Sanna Marin me representa
La primera ministra finlandesa rompe el imaginario del poder, ocupando un cargo que desafía la autoridad del autócrata
En junio de 2019, en una entrevista en el Financial Times, un Putin sonriente alardeaba de que el liberalismo se había agotado como ideología transformadora. A muchos de sus voceros de Occidente, a diestra y siniestra, les gustaría pensar que es así, pero he aquí que la noche de fiesta de la primera ministra finlandesa, Sanna Marin, y su posicionamiento ante la guerra de Ucrania desmienten esta hipótesis. Intentaré explicarme.
El liberalismo, que nació para poner límites al poder, encaja con un liderazgo joven y femenino que, por serlo, plantea serios problemas a un régimen como el de Putin, pero también a los defensores y representantes de las viejas jerarquías, que asocian la jefatura de gobierno con otros roles de género y edad. No veremos un liderazgo así en la autocracia rusa, voluntariosamente identificada con la hipermasculinidad de un Putin que pretende mostrarse lozano, empachado de esteroides, cabalgando a pecho descubierto y afirmándose a través de la violencia destructiva de una guerra que, paradójicamente, muestra su debilidad. Sanna Marin rompe ese imaginario del poder, ocupando un cargo que desafía la autoridad del autócrata. Quizá aquí nos cueste apreciarlo, pero plantar cara a una potencia nuclear con patológicas veleidades imperialistas, con la que compartes 1.340 kilómetros de frontera y contra la que perdiste dos guerras desde tu independencia en 1917, no es ninguna tontería.
El valor de la democracia liberal consiste en que una mujer de 36 años, criada por una pareja de lesbianas, se divierta y normalice el beso entre dos mujeres. Solo eso ya es extraordinariamente valioso. Pero es que Marin se ajusta más a lo que somos, representándonos con su espontaneidad mejor que todos esos políticos que se exhiben, encorbatados o no, para la galería. Quizás lo más desafiante sea que capitanee un país como Finlandia, al que se le impuso la neutralidad para mantener relaciones pacíficas con su vecino soviético tras la II Guerra Mundial, y que haya decidido, en plena libertad, voluntad y deseo, unirse a la OTAN. Porque es Putin quien representa el militarismo agresivo, aunque nuestra izquierda regresiva no quiera verlo. Marin ha optado por tejer alianzas con otros Estados soberanos ante el temor a una invasión. Y es que el dilema sobre la entrada en la OTAN, presentado con la disyuntiva pacifismo versus militarismo, esconde el temor a que las democracias occidentales nos entendamos, un miedo que parecen compartir quienes proyectan el mismo odio que Putin hacia el proyecto europeo. Es como un nuevo virus, el de los putinistas occidentales, una extraña mezcla entre ultras conservadores e izquierda reactiva. El resultado es una mutación ideológica difícil de atacar, pero, en el fondo, es normal que provoque un cortocircuito mental la imagen ociosa y alegre de una mujer capaz de enfrentarse al militarismo de Putin. No sé a ustedes, pero, a mí, Marin, con la que me encantaría beber, bailar y charlar, sí que me representa.

_CONSIGNA_
Responde, por favor, estas preguntas sobre el texto:
(a) ¿Cuándo y en qué medio alardeó Putin de que el liberalismo se había agotado como ideología transformadora?
(b) ¿Cuántos kilómetros de frontera se comparten con la potencia nuclear mencionada?
(c) ¿Qué edad tiene Sanna Marin?

Registros de un conjunto de datos
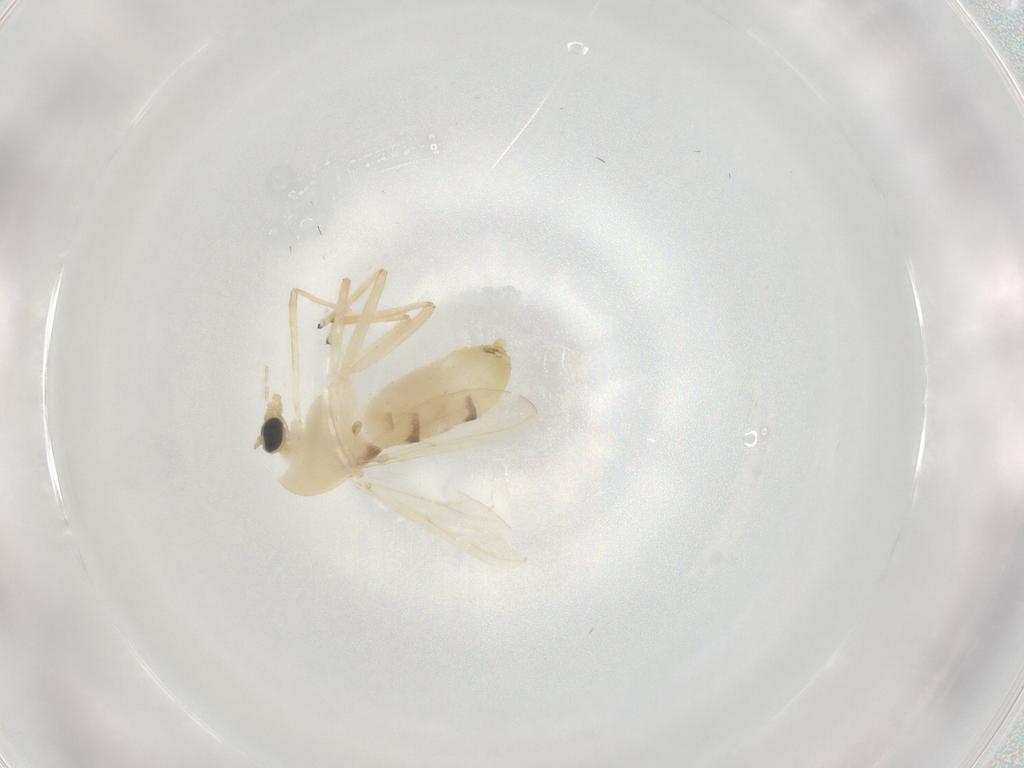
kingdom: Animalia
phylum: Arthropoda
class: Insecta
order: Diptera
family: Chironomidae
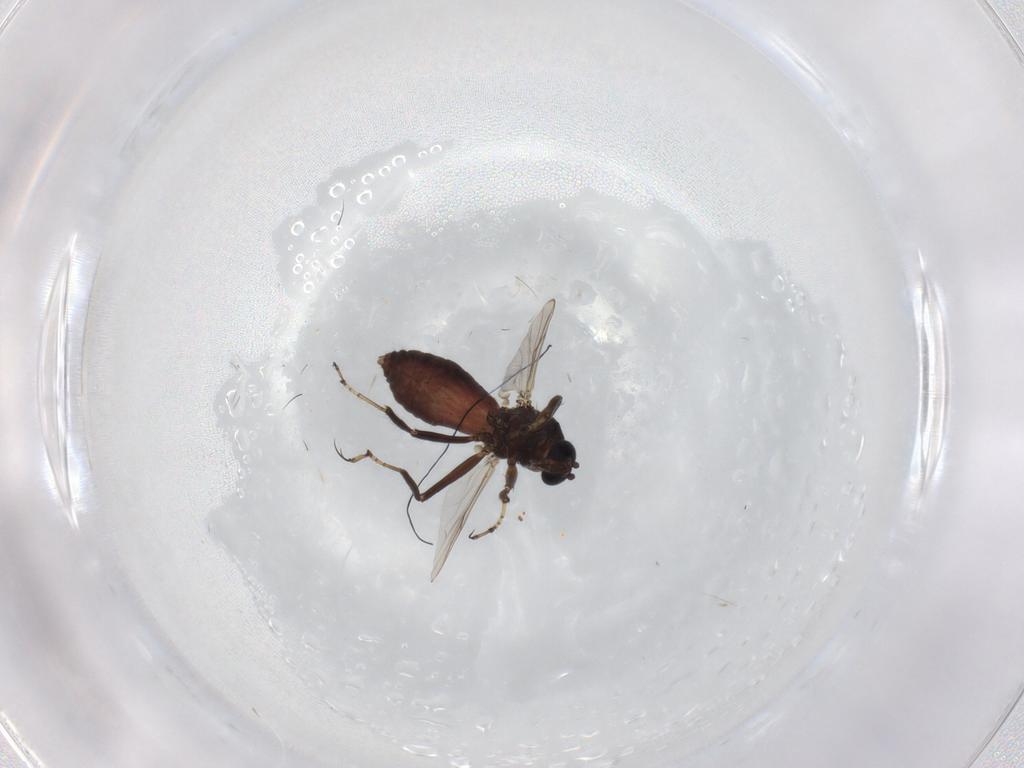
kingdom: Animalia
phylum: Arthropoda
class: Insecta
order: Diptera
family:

_SOLUCIÓN_
(a) En junio de 2019, en una entrevista en el Financial Times.
(b) 1.340 kilómetros.
(c) 36 años.